本发明实施例提供了一种录音方法及终端,该方法包括:在记录音频数据的过程中,获取第i个标记信息,该第i个标记信息包括:第i个标记时间点和第i个标记标识,其中,N≥i≥1,N≥2,N为正整数;根据第i个标记标识和预设的标记标识与被访用户信息的对应关系,确定第i个标记标识对应的用户信息;当i≠N时,将第i个标记时间点和第i+1个标记时间点之间的音频数据,保存为与第i个标记标识对应的用户信息匹配的第i个音频文件。采用本发明实施例的方案,通过在录音的过程中,将被发言人或被访问者的信息(用户信息)与相应的发言人的发言内容相对应标记保存起来,使得终端能够根据不同的用户来记录不同的音频,体现了人性化设计,提高了终端的智能化。
附图概述
图1为本发明实施例提供了一种录音方法的流程图一;
图2为本发明实施例提供了一种录音方法的流程图二;
图3为本发明实施例提供了一种录音标记设置的界面示意图;
图4为本发明实施例提供了一种录音方法的流程图三;
图5为本发明实施例提供了一种录音方法的流程图四;
图6为本发明实施例提供了一种录音方法的流程图五;
图7为本发明实施例提供了一种终端的结构示意图一;
图8为本发明实施例提供了一种终端的结构示意图二;
图9为本发明实施例提供了一种终端的结构示意图三。
本发明的实施方式
下面将结合本发明实施例中的附图,对本发明实施例中的技术方案进行清楚、完整地描述。
实施例一
本发明实施例提供了一种录音方法,如图1所示,该方法可以包括步骤S101~S103:
S101、在记录音频数据的过程中,获取第i个标记信息,该第i个标记信息包括:第i个标记时间点和第i个标记标识,其中,N≥i≥1,N≥2,N为标记的总个数,N为正整数。
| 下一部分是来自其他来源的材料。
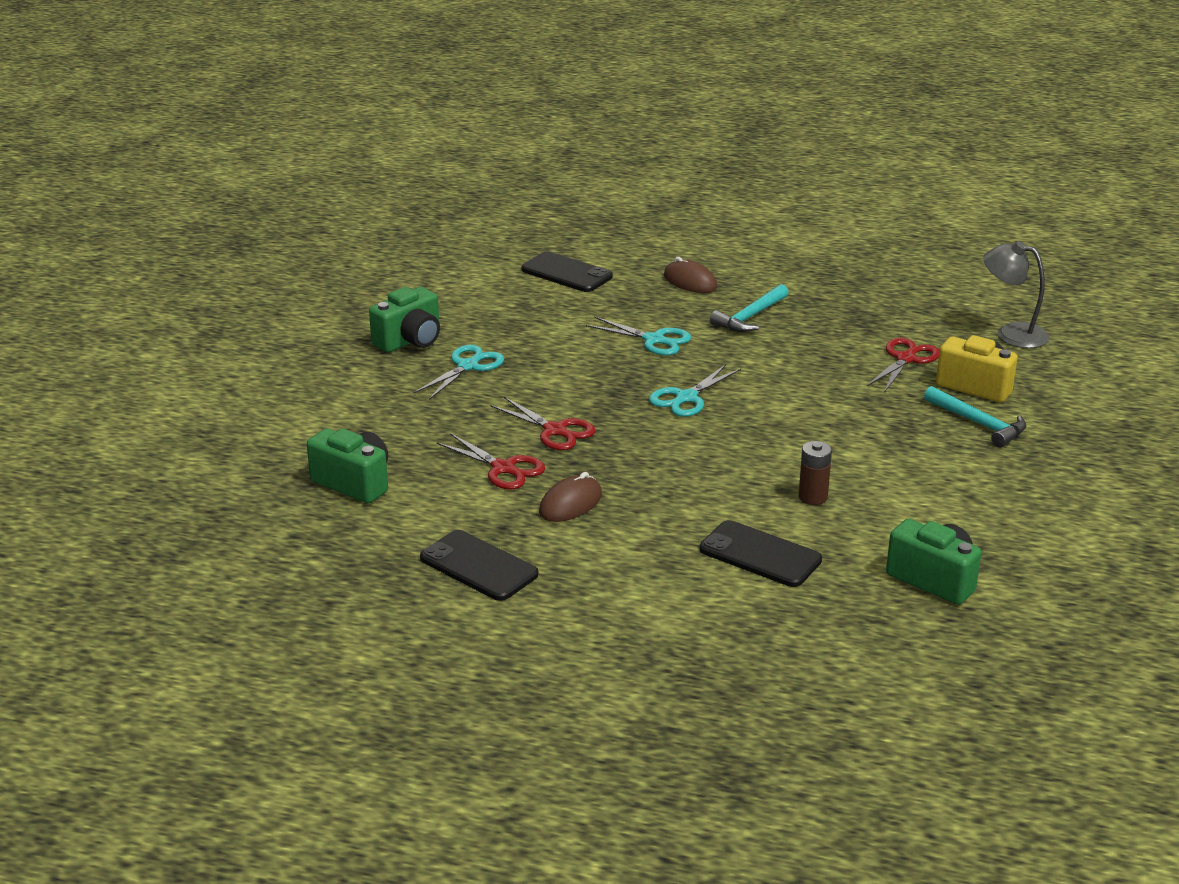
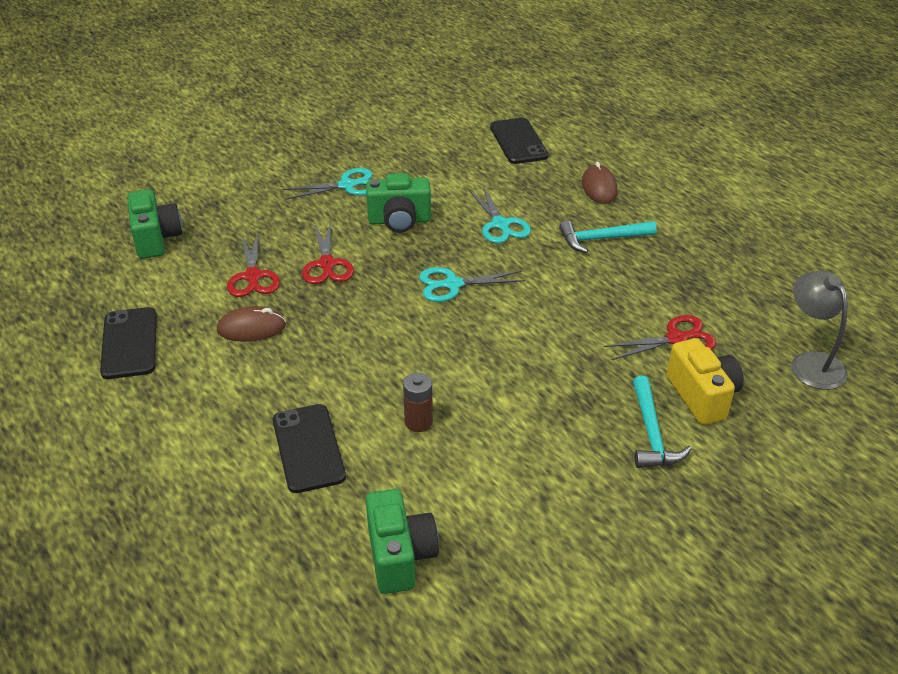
camera: 40 degrees right, 10 degrees up
(410, 341) = (340, 149): green camera -> green camera (399, 221)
需要说明的是,本发明实施例所提供的录音方法适用于在一次录音的过程中要记录多个访问者的情况,或者记录多个人在一场会议中要发言的情况,即在进行会议录音或多人访问要录音等的情况。
可选地,本实施例的步骤S101~S103可以但不限于由终端执行。本发明实施例中的终端为具有录音功能的电子设备,例如,录音笔、智能手机、平板电脑等。本发明实施例中的终端可以通过触摸屏接收标记信息,也可以在设置界面进行相应的标记设置,还可以通过设置有可以感应触摸操作的传感器或感应器接收标记信息,本发明实施例不作限制。
需要说明的是,本发明实施例中的第i个就是依次按照顺序实现的,例如第1次获取的标识信息就是第1个标识信息,第2次获取的标识信息就是第2个标识信息,依次类推。
由于本发明实施例中的录音针对两个以上的发言,因此,本发明实施例中的N至少为2,具体的N的数值是可以根据实际用户发言的情况决定的。
如图2所示,本发明实施例中终端获取第i个标识信息的过程包括步骤S1011~S1013:
S1011、获取第i个第一操作,该第一操作用于确定第i个标记信息。
终端在开始记录音频数据时,用户可以在终端的触摸屏、感应区域或者标记设置界面进行标记标识的输入,即终端获取用于确定第i个标记信息的第i个第一操作。
可选地,本发明实施例中,第一操作可以为手势,也可以为输入操作不 限制第一操作的形态。
例如,用户可以通过终端的触摸屏或感应区域滑动第i个第一手势,即终端就获取到了第i个第一操作(滑动手势操作)。或者,用户可以通过具有设置界面或设置按钮的终端直接进行第i个输入操作,使得该终端获取到第i个第一操作(输入操作)。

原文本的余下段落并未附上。